Neuanfang bei Bleiberechtsregelung nötig

In Deutschland lebende Flüchtlinge, die bis zum Stichtag 31.12.2009 nicht nachweisen können, dass sie ihren Lebensunterhalt eigenständig bestreiten können, fallen nach dem Stichtag zurück in den unsicheren Duldungsstatus. Diesen Menschen mit ihren in Deutschland geborenen Kindern droht dann die Abschiebung.

Bei der Bleiberechtsregelung für die in Deutschland geduldeten Flüchtlinge werde nach Ansicht von Amnesty international und Pro Asyl deshalb dringend ein Neuanfang gebraucht, denn Abschiebungen nach jahrelangem Aufenthalt seien unmenschlich und inakzeptabel. Beide Organisationen fordern deshalb gemeinsam die Bundesregierung auf, die zum 31. Dezember auslaufende Bleiberechtsregelung neu zu fassen und deutlich zu verbessern. "Es gibt 60.000 Menschen, die länger als sechs Jahre in Deutschland leben, ohne überhaupt eine Chance auf ein Bleiberecht zu bekommen. Wer lange hier lebt, muss bleiben dürfen, ohne Wenn und Aber", betonte Burkhardt.

AUFGABEN:
A. Gib den Abschnitt aus dem Text zur Bleiberechtsregelung wortgetreu wieder, beginnend bei "Neuanfang bei Bleiberechtsregelung" und endend bei "dann die Abschiebung.".
B. Nenne alle Organisationen und staatlichen Stellen, die im Text zur Bleiberechtsregelung vorkommen.
C. Führe den Text über die Bleiberechtsregelung für geduldete Flüchtlinge im Anschluss an seinen letzten Satz weiter.

BEREITGESTELLTE DATEN:
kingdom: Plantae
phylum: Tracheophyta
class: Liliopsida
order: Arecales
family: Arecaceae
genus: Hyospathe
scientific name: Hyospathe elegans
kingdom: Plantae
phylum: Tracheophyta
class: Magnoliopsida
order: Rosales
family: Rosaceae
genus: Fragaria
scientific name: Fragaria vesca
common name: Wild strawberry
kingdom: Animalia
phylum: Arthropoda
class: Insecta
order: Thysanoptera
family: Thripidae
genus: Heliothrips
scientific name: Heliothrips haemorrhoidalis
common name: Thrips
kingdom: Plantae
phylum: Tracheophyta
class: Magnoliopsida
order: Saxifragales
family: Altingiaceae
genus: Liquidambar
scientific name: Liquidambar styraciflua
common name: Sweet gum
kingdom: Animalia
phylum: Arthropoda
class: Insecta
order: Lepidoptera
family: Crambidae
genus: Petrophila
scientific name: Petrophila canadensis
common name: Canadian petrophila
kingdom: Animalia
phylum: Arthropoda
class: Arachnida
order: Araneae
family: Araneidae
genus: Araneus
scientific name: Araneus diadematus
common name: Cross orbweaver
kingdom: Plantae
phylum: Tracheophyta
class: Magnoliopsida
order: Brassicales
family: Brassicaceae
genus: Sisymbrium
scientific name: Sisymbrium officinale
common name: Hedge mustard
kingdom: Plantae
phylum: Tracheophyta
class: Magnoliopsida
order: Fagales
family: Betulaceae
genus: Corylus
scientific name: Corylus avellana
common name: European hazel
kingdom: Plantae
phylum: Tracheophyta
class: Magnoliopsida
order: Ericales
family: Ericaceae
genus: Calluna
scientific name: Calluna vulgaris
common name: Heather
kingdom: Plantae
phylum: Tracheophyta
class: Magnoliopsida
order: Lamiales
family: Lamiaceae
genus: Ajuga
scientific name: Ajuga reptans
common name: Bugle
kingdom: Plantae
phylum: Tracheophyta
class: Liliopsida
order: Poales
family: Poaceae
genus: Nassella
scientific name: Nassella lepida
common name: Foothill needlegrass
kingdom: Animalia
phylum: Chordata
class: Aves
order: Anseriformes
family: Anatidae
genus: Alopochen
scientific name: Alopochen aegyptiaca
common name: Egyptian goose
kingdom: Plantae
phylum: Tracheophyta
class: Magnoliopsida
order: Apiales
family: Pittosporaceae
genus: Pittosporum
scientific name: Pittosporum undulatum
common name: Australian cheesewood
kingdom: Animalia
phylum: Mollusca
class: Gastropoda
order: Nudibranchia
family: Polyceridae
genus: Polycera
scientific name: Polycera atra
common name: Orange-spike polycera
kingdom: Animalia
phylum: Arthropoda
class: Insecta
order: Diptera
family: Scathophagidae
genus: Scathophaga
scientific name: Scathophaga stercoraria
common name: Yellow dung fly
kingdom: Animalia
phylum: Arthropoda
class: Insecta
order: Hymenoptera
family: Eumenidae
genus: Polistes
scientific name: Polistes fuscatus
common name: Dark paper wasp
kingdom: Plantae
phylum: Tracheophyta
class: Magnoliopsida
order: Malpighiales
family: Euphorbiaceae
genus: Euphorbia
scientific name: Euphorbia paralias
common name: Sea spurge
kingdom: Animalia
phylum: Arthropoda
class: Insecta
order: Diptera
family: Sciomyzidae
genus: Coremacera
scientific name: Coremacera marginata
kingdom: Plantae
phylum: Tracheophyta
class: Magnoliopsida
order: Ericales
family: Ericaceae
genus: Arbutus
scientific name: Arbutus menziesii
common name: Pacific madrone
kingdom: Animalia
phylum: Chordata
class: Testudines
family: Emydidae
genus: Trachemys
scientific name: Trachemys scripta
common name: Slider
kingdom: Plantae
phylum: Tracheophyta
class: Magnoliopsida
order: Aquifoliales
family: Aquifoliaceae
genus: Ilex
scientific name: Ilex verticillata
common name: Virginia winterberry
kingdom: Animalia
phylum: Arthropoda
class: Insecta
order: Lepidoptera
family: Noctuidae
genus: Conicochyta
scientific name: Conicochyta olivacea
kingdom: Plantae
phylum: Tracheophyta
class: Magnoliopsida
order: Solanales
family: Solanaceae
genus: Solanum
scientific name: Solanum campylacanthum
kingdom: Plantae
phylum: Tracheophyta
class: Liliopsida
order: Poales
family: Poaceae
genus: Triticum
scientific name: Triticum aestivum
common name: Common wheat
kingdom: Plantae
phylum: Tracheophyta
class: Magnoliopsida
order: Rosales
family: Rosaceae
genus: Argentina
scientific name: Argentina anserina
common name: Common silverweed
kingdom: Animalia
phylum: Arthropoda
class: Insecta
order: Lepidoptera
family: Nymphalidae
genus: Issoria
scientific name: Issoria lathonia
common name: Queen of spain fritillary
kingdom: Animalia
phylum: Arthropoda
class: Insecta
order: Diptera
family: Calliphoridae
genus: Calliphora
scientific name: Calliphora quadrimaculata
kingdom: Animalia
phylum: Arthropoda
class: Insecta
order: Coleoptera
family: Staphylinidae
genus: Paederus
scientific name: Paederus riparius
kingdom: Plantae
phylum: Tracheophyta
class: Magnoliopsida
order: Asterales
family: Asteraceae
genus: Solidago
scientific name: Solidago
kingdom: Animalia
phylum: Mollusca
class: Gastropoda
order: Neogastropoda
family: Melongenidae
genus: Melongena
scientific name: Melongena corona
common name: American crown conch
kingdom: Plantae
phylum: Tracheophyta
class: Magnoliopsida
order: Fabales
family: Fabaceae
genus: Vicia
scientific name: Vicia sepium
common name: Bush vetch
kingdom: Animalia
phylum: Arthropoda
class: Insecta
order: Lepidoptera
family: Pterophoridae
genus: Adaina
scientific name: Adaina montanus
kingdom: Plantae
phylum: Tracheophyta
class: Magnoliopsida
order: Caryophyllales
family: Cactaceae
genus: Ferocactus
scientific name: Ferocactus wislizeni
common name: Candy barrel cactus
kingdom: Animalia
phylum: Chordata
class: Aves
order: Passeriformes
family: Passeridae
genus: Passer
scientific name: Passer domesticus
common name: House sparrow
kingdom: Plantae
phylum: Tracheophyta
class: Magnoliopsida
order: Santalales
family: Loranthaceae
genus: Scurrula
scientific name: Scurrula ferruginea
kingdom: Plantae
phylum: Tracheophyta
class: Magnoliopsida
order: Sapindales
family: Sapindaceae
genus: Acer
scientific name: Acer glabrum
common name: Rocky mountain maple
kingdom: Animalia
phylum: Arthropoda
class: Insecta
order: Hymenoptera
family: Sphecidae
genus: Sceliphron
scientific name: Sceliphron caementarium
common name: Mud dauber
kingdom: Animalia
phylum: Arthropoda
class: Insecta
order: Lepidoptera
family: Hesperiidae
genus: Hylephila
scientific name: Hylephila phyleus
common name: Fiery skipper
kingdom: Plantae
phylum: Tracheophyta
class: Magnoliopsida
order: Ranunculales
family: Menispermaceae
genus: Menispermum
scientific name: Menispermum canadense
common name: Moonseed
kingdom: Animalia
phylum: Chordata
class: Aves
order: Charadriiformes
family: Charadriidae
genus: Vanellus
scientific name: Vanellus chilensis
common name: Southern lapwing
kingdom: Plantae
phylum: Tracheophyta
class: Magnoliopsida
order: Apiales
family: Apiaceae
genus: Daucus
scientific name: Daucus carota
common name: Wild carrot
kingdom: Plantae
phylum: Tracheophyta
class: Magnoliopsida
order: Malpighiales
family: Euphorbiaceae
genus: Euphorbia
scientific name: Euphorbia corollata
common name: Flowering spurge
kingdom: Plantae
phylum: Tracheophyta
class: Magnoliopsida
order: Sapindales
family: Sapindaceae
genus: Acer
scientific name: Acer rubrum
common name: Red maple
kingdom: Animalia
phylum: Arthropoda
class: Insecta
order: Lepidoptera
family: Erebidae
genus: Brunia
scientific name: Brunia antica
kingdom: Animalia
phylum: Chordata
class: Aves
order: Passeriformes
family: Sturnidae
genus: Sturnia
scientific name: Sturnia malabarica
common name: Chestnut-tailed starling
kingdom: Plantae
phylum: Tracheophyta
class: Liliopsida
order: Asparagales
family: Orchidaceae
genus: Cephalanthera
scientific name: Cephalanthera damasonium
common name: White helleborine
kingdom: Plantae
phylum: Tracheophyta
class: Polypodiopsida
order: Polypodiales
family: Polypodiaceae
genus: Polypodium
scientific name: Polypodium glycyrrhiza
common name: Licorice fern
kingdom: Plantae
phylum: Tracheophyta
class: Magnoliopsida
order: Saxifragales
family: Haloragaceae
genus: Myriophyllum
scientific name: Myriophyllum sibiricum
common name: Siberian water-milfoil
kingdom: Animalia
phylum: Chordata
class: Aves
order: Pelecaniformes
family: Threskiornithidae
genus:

LÖSUNGEN:
A.
Neuanfang bei Bleiberechtsregelung nötig

In Deutschland lebende Flüchtlinge, die bis zum Stichtag 31.12.2009 nicht nachweisen können, dass sie ihren Lebensunterhalt eigenständig bestreiten können, fallen nach dem Stichtag zurück in den unsicheren Duldungsstatus. Diesen Menschen mit ihren in Deutschland geborenen Kindern droht dann die Abschiebung.

B. Amnesty international, Pro Asyl, die Bundesregierung

C.
Union und FDP müssten dieses Thema im Koalitionsvertrag verankern: "Es ist mein Eindruck, dass die FDP die Bürgerrechtsthemen ernster nimmt als in den 1980er und 90er- Jahren", sagte Burkhardt. Gleichzeitig wies er aber darauf hin, dass die entscheidenden Weichenstellungen auf europäischer Ebene erfolgen müssten.

Farbe bekennen

Pro Asyl-Geschäftsführer Günter Burkhardt (Foto: Pro Asyl)
Pro Asyl-Geschäftsführer Günter BurkhardtBild: PRO ASYL

Burkhardt erinnerte an die klaren Worte von Bundeskanzlerin Angela Merkel zu Menschenrechtsverletzungen weltweit. Er vermisse jedoch nicht nur aus Deutschland, sondern auch von den anderen europäischen Staaten eine kohärente Politik der Menschenrechte an Europas Grenzen: "Hier muss man Farbe bekennen. Wir erwarten mehr Solidarität innerhalb der europäischen Staaten, mehr Humanität an den Grenzen und vor allem, dass die völkerrechtlichen und menschenrechtlichen Standards eingehalten werden."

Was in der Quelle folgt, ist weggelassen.